Eucalyptus aspersa
- Conservation status: Least Concern (IUCN 3.1)

Scientific classification
- Kingdom: Plantae
- Clade: Tracheophytes
- Clade: Angiosperms
- Clade: Eudicots
- Clade: Rosids
- Order: Myrtales
- Family: Myrtaceae
- Genus: Eucalyptus
- Species: E. aspersa
- Binomial name: Eucalyptus aspersa Brooker & Hopper

= Eucalyptus aspersa =

- Genus: Eucalyptus
- Species: aspersa
- Authority: Brooker & Hopper
- Conservation status: LC

Species of eucalyptus

Eucalyptus aspersa is a mallee, sometimes a tree that is endemic to the South West region of Western Australia. It usually has rough bark on its stems and branches, lance-shaped adult leaves, white flowers and urn-shaped fruit.

==Description==
Eucalyptus aspersa is usually a mallee typically growing to a height of 4 m but on Mount Saddleback is a tree to 8 m high. It forms a lignotuber at the base of the trunk and has rough fibrous or flaky, light grey to yellowish bark that is loosely held or partly detached on part of the stems. Leaves on young plants and on coppice regrowth are elliptic to egg-shaped, bluish green, 20-75 mm long and 14-30 mm wide. The adult leaves are lance-shaped, slightly glossy, light green, 55-120 mm long, 10-20 mm wide on a petiole 5-20 mm long.

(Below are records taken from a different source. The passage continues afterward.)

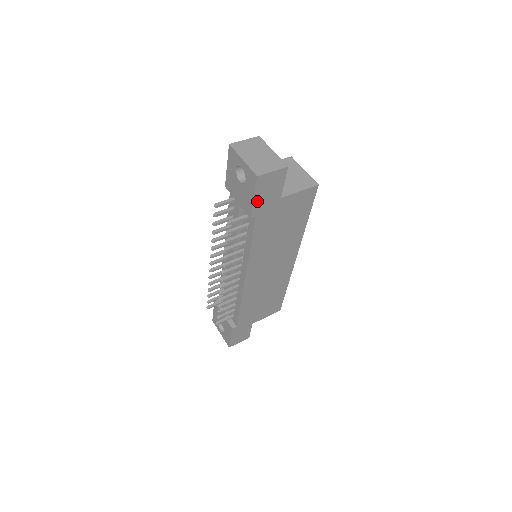
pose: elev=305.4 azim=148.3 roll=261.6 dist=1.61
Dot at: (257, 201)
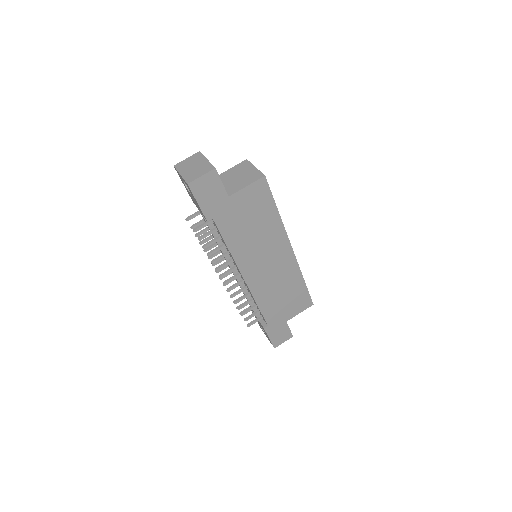
Dot at: (204, 205)
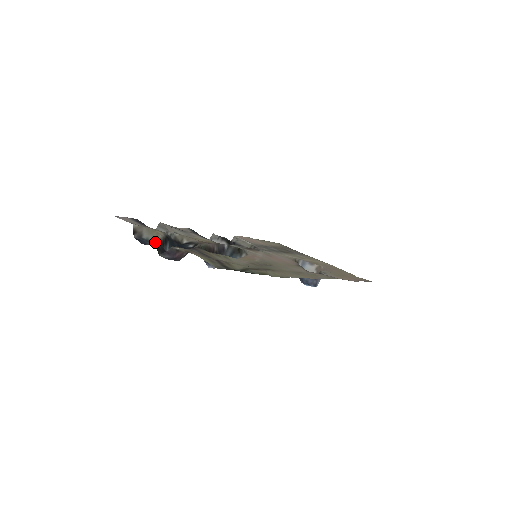
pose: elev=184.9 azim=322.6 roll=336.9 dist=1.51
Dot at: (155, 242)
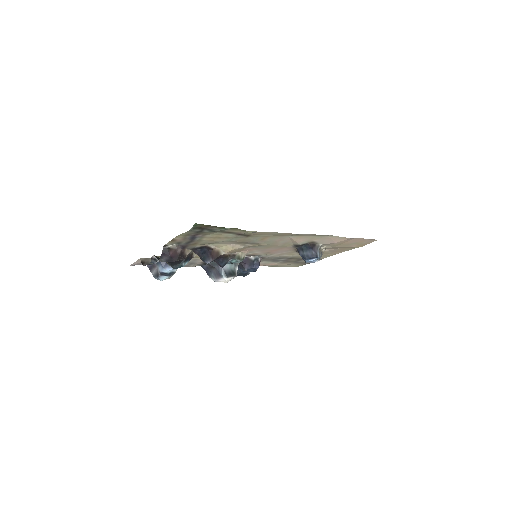
Dot at: (154, 255)
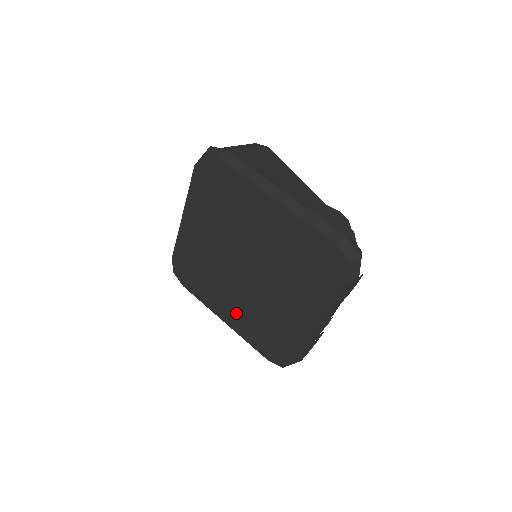
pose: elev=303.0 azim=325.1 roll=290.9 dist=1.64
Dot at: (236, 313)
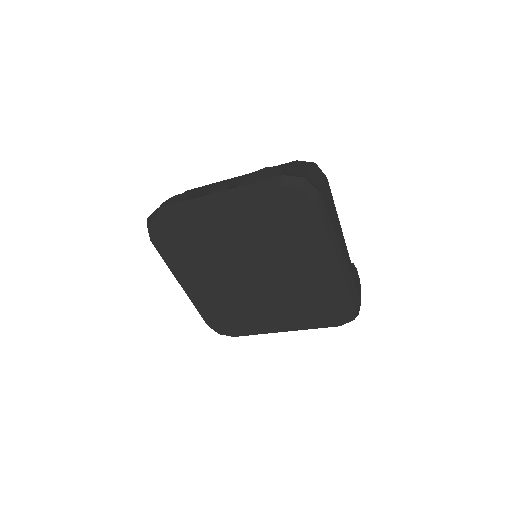
Dot at: (205, 289)
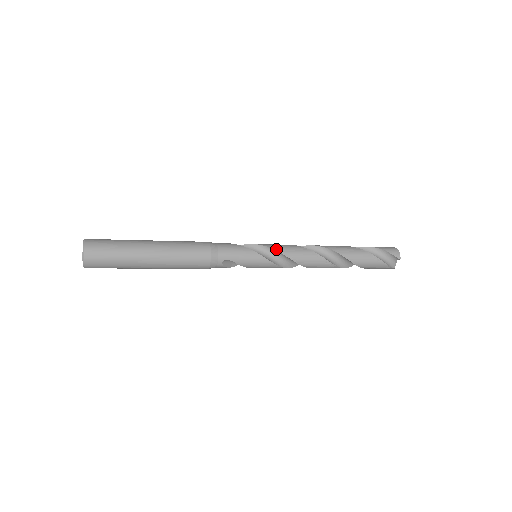
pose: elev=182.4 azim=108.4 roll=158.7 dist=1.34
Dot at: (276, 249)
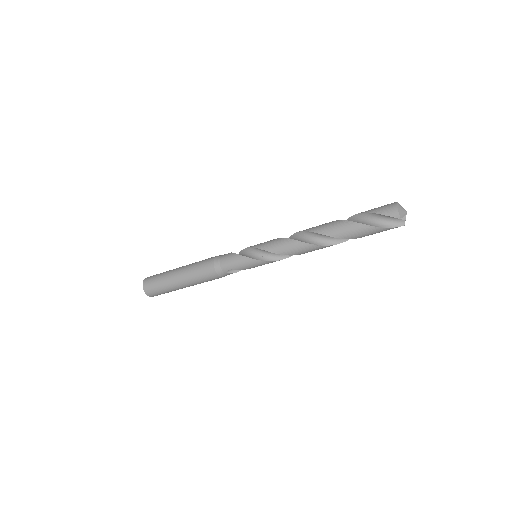
Dot at: (264, 249)
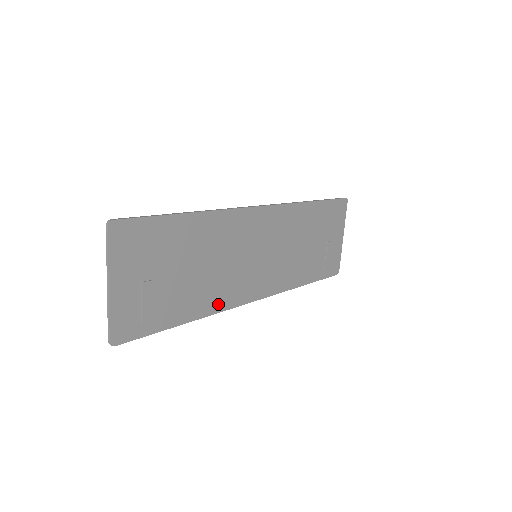
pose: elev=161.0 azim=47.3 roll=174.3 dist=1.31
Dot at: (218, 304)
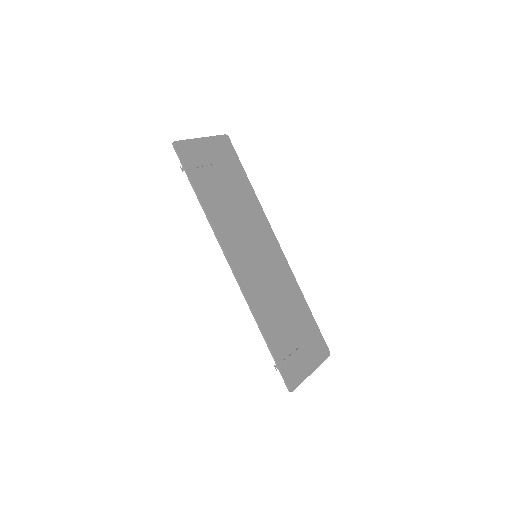
Dot at: (219, 227)
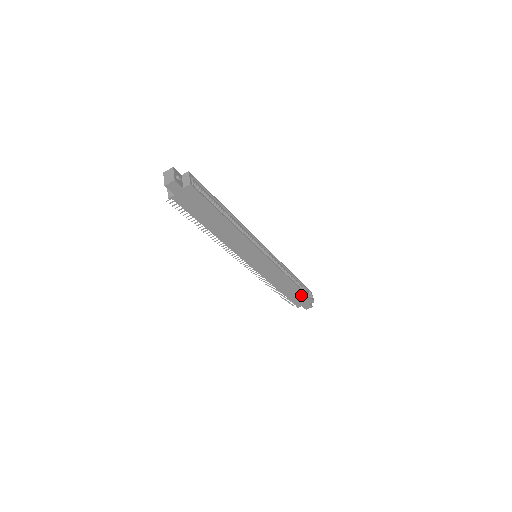
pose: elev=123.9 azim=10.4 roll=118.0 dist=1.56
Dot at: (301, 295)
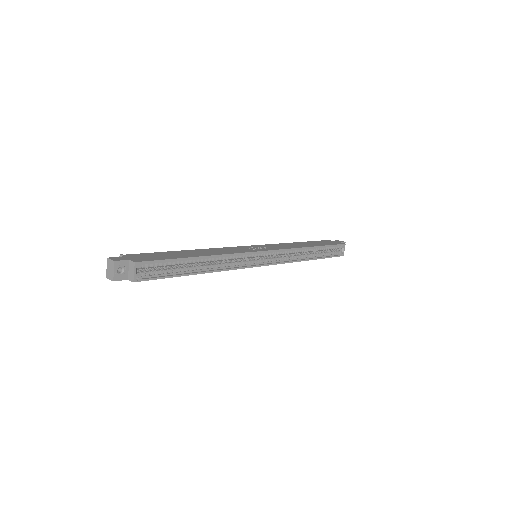
Dot at: occluded
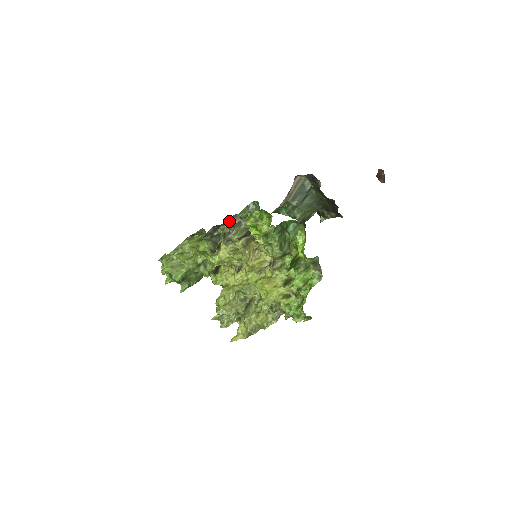
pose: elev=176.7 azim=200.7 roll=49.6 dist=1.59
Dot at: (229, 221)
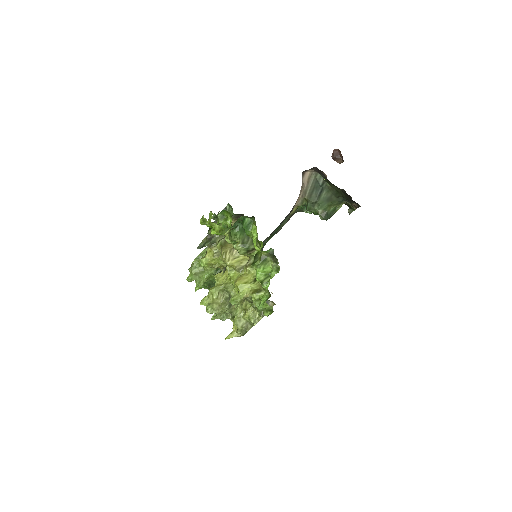
Dot at: occluded
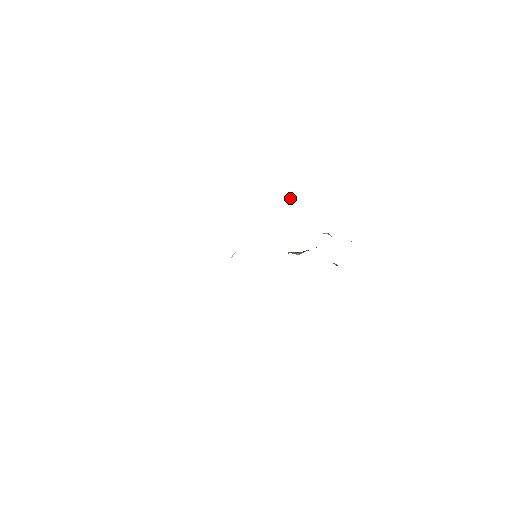
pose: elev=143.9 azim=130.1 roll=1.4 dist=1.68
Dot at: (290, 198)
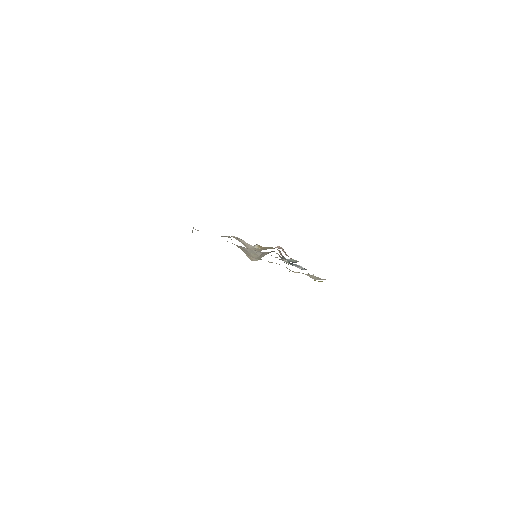
Dot at: occluded
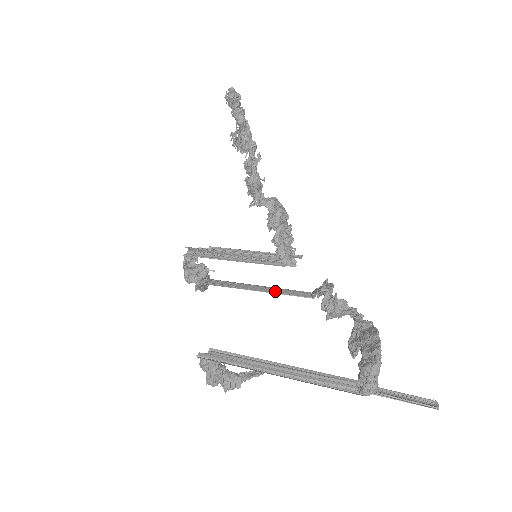
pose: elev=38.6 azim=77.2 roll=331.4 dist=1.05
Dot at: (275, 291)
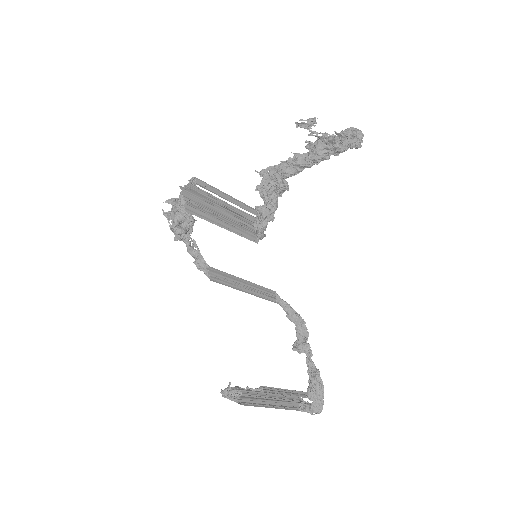
Dot at: (258, 293)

The flowers are arranged in unbranched groups of seven or more on a peduncle 5-12 mm long, the individual flowers on a pedicel 2-4 mm long. The mature buds have are narrow oval, 8-11 mm long and 3-4 mm wide. The operculum is beaked, and 5-8 mm long. The flowers are white and the fruit are woody, more or less spherical to cup-shaped, 14-30 mm After flowering it will produce globose to cup-shaped fruit 4-8 mm long and 4-7 mm wide. The seeds are brown or grey oval and 9-11 mm.

==Taxonomy and naming==
Eucalyptus aspersa was first formally described in 1993 by Stephen Hopper and Ian Brooker from a specimen collected by Brooker in 1985 near the Albany Highway north of the Serpentine River crossing. The description was published in the journal Nuytsia. The specific epithet (aspersa) is a Latin word meaning "scattered" or "sprinkled", referring to the occurrence of this species.

==Distribution and habitat==
This eucalypt is found on flats and ridges in the southern Wheatbelt region of Western Australia between Toodyay in the north, Collie in the west and south to Woodanilling where it grows in lateritic gravel and sandy loam soils around granite. It is found on flats and ridges where it grows in gravelly-sandy-loamy soils over granite.